| Available records |
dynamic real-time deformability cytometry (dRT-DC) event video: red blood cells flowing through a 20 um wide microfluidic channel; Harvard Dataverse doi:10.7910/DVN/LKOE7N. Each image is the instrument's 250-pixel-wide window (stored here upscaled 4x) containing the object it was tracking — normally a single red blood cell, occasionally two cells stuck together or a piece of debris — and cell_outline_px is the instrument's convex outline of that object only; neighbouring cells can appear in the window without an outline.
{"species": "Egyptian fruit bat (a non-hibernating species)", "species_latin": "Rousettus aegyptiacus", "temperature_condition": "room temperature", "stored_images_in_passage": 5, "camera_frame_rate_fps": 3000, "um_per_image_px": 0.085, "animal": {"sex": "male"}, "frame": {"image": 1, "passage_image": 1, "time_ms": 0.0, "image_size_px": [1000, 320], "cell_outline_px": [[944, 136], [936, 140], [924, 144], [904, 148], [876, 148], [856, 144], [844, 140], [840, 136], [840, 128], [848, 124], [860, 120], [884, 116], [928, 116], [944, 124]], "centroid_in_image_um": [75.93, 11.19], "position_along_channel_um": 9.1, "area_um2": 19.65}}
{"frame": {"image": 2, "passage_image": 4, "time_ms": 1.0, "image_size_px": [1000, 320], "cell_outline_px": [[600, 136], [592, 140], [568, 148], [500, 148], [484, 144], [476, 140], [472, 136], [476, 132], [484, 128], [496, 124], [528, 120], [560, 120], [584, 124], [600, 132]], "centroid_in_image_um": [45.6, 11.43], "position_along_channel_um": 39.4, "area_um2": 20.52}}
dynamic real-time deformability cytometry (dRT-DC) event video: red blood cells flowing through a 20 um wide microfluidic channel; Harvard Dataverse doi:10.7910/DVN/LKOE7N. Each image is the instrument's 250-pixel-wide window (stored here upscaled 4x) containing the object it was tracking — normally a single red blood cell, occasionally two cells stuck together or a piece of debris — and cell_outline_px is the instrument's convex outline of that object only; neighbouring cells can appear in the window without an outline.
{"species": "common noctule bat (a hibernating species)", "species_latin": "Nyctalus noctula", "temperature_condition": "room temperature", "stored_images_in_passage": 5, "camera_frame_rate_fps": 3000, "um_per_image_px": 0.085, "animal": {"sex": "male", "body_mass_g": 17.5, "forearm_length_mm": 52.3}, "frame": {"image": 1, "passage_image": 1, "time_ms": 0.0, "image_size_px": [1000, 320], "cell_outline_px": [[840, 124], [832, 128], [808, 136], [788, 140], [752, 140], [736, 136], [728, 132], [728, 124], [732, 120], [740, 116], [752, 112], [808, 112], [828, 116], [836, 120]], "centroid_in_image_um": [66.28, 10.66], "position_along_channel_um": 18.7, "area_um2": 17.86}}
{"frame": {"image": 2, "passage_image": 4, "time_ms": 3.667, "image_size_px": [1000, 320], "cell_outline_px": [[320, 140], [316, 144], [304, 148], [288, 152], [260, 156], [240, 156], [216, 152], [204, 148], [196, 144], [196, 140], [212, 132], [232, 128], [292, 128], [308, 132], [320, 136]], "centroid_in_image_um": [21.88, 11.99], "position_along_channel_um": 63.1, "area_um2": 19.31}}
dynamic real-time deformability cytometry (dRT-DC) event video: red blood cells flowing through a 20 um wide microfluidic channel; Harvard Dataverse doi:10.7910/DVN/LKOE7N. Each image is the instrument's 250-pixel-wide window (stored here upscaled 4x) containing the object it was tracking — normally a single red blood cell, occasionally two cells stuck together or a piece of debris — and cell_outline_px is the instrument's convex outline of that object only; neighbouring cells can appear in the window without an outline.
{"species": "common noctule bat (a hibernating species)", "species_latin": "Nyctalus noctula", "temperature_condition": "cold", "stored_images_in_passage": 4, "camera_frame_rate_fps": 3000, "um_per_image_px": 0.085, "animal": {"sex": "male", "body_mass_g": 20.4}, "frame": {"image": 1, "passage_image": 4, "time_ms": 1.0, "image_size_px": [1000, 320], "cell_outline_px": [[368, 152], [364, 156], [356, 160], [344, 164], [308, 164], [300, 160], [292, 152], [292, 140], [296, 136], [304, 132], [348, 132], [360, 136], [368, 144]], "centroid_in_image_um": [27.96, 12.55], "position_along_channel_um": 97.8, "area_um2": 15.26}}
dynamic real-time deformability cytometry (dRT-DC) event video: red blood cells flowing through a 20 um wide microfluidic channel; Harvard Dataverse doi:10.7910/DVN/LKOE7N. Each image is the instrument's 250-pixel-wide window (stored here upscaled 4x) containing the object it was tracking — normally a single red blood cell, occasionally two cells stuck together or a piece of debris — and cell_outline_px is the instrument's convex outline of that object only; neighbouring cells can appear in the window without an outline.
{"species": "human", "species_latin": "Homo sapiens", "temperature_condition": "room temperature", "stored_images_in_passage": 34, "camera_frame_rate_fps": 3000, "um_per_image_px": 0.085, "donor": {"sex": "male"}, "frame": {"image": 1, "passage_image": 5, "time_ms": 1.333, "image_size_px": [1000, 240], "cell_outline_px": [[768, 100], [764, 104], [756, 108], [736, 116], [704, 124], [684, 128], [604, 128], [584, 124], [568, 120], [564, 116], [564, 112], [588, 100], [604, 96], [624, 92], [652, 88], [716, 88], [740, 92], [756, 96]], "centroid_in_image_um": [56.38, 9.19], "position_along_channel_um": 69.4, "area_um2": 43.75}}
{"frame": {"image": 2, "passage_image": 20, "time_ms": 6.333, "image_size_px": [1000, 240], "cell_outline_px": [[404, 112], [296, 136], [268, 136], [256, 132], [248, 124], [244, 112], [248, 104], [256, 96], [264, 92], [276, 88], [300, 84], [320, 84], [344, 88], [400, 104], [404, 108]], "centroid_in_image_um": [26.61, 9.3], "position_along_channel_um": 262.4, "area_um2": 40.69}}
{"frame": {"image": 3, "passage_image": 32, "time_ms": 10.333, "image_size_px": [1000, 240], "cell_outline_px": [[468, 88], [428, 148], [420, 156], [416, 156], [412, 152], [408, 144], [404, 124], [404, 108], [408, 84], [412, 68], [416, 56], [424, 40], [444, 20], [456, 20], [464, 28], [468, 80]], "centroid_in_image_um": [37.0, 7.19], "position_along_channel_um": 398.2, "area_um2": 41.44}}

| What the exercise asks |
Write out every line of the records exactly.

| Solution |
dynamic real-time deformability cytometry (dRT-DC) event video: red blood cells flowing through a 20 um wide microfluidic channel; Harvard Dataverse doi:10.7910/DVN/LKOE7N. Each image is the instrument's 250-pixel-wide window (stored here upscaled 4x) containing the object it was tracking — normally a single red blood cell, occasionally two cells stuck together or a piece of debris — and cell_outline_px is the instrument's convex outline of that object only; neighbouring cells can appear in the window without an outline.
{"species": "Egyptian fruit bat (a non-hibernating species)", "species_latin": "Rousettus aegyptiacus", "temperature_condition": "room temperature", "stored_images_in_passage": 5, "camera_frame_rate_fps": 3000, "um_per_image_px": 0.085, "animal": {"sex": "male"}, "frame": {"image": 1, "passage_image": 1, "time_ms": 0.0, "image_size_px": [1000, 320], "cell_outline_px": [[944, 136], [936, 140], [924, 144], [904, 148], [876, 148], [856, 144], [844, 140], [840, 136], [840, 128], [848, 124], [860, 120], [884, 116], [928, 116], [944, 124]], "centroid_in_image_um": [75.93, 11.19], "position_along_channel_um": 9.1, "area_um2": 19.65}}
{"frame": {"image": 2, "passage_image": 4, "time_ms": 1.0, "image_size_px": [1000, 320], "cell_outline_px": [[600, 136], [592, 140], [568, 148], [500, 148], [484, 144], [476, 140], [472, 136], [476, 132], [484, 128], [496, 124], [528, 120], [560, 120], [584, 124], [600, 132]], "centroid_in_image_um": [45.6, 11.43], "position_along_channel_um": 39.4, "area_um2": 20.52}}
dynamic real-time deformability cytometry (dRT-DC) event video: red blood cells flowing through a 20 um wide microfluidic channel; Harvard Dataverse doi:10.7910/DVN/LKOE7N. Each image is the instrument's 250-pixel-wide window (stored here upscaled 4x) containing the object it was tracking — normally a single red blood cell, occasionally two cells stuck together or a piece of debris — and cell_outline_px is the instrument's convex outline of that object only; neighbouring cells can appear in the window without an outline.
{"species": "common noctule bat (a hibernating species)", "species_latin": "Nyctalus noctula", "temperature_condition": "room temperature", "stored_images_in_passage": 5, "camera_frame_rate_fps": 3000, "um_per_image_px": 0.085, "animal": {"sex": "male", "body_mass_g": 17.5, "forearm_length_mm": 52.3}, "frame": {"image": 1, "passage_image": 1, "time_ms": 0.0, "image_size_px": [1000, 320], "cell_outline_px": [[840, 124], [832, 128], [808, 136], [788, 140], [752, 140], [736, 136], [728, 132], [728, 124], [732, 120], [740, 116], [752, 112], [808, 112], [828, 116], [836, 120]], "centroid_in_image_um": [66.28, 10.66], "position_along_channel_um": 18.7, "area_um2": 17.86}}
{"frame": {"image": 2, "passage_image": 4, "time_ms": 3.667, "image_size_px": [1000, 320], "cell_outline_px": [[320, 140], [316, 144], [304, 148], [288, 152], [260, 156], [240, 156], [216, 152], [204, 148], [196, 144], [196, 140], [212, 132], [232, 128], [292, 128], [308, 132], [320, 136]], "centroid_in_image_um": [21.88, 11.99], "position_along_channel_um": 63.1, "area_um2": 19.31}}
dynamic real-time deformability cytometry (dRT-DC) event video: red blood cells flowing through a 20 um wide microfluidic channel; Harvard Dataverse doi:10.7910/DVN/LKOE7N. Each image is the instrument's 250-pixel-wide window (stored here upscaled 4x) containing the object it was tracking — normally a single red blood cell, occasionally two cells stuck together or a piece of debris — and cell_outline_px is the instrument's convex outline of that object only; neighbouring cells can appear in the window without an outline.
{"species": "common noctule bat (a hibernating species)", "species_latin": "Nyctalus noctula", "temperature_condition": "cold", "stored_images_in_passage": 4, "camera_frame_rate_fps": 3000, "um_per_image_px": 0.085, "animal": {"sex": "male", "body_mass_g": 20.4}, "frame": {"image": 1, "passage_image": 4, "time_ms": 1.0, "image_size_px": [1000, 320], "cell_outline_px": [[368, 152], [364, 156], [356, 160], [344, 164], [308, 164], [300, 160], [292, 152], [292, 140], [296, 136], [304, 132], [348, 132], [360, 136], [368, 144]], "centroid_in_image_um": [27.96, 12.55], "position_along_channel_um": 97.8, "area_um2": 15.26}}
dynamic real-time deformability cytometry (dRT-DC) event video: red blood cells flowing through a 20 um wide microfluidic channel; Harvard Dataverse doi:10.7910/DVN/LKOE7N. Each image is the instrument's 250-pixel-wide window (stored here upscaled 4x) containing the object it was tracking — normally a single red blood cell, occasionally two cells stuck together or a piece of debris — and cell_outline_px is the instrument's convex outline of that object only; neighbouring cells can appear in the window without an outline.
{"species": "human", "species_latin": "Homo sapiens", "temperature_condition": "room temperature", "stored_images_in_passage": 34, "camera_frame_rate_fps": 3000, "um_per_image_px": 0.085, "donor": {"sex": "male"}, "frame": {"image": 1, "passage_image": 5, "time_ms": 1.333, "image_size_px": [1000, 240], "cell_outline_px": [[768, 100], [764, 104], [756, 108], [736, 116], [704, 124], [684, 128], [604, 128], [584, 124], [568, 120], [564, 116], [564, 112], [588, 100], [604, 96], [624, 92], [652, 88], [716, 88], [740, 92], [756, 96]], "centroid_in_image_um": [56.38, 9.19], "position_along_channel_um": 69.4, "area_um2": 43.75}}
{"frame": {"image": 2, "passage_image": 20, "time_ms": 6.333, "image_size_px": [1000, 240], "cell_outline_px": [[404, 112], [296, 136], [268, 136], [256, 132], [248, 124], [244, 112], [248, 104], [256, 96], [264, 92], [276, 88], [300, 84], [320, 84], [344, 88], [400, 104], [404, 108]], "centroid_in_image_um": [26.61, 9.3], "position_along_channel_um": 262.4, "area_um2": 40.69}}
{"frame": {"image": 3, "passage_image": 32, "time_ms": 10.333, "image_size_px": [1000, 240], "cell_outline_px": [[468, 88], [428, 148], [420, 156], [416, 156], [412, 152], [408, 144], [404, 124], [404, 108], [408, 84], [412, 68], [416, 56], [424, 40], [444, 20], [456, 20], [464, 28], [468, 80]], "centroid_in_image_um": [37.0, 7.19], "position_along_channel_um": 398.2, "area_um2": 41.44}}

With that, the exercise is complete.